Extracted page text data
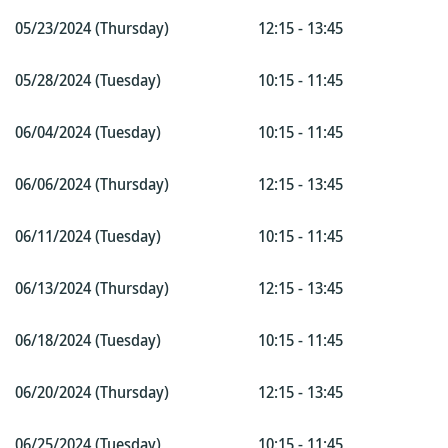
05/23/2024 (Thursday)
12:15 - 13:45
05/28/2024 (Tuesday)
10:15 - 11:45
06/04/2024 (Tuesday)
10:15 - 11:45
06/06/2024 (Thursday)
12:15 - 13:45
06/11/2024 (Tuesday)
10:15 - 11:45
06/13/2024 (Thursday)
12:15 - 13:45
06/18/2024 (Tuesday)
10:15 - 11:45
06/20/2024 (Thursday)
12:15 - 13:45
06/25/2024 (Tuesday)
10:15 - 11:45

**The problem:** Retype every line of the material above precisely as it appears, leaving out the pictures.

**Response area:**
05/23/2024 (Thursday)
12:15 - 13:45
05/28/2024 (Tuesday)
10:15 - 11:45
06/04/2024 (Tuesday)
10:15 - 11:45
06/06/2024 (Thursday)
12:15 - 13:45
06/11/2024 (Tuesday)
10:15 - 11:45
06/13/2024 (Thursday)
12:15 - 13:45
06/18/2024 (Tuesday)
10:15 - 11:45
06/20/2024 (Thursday)
12:15 - 13:45
06/25/2024 (Tuesday)
10:15 - 11:45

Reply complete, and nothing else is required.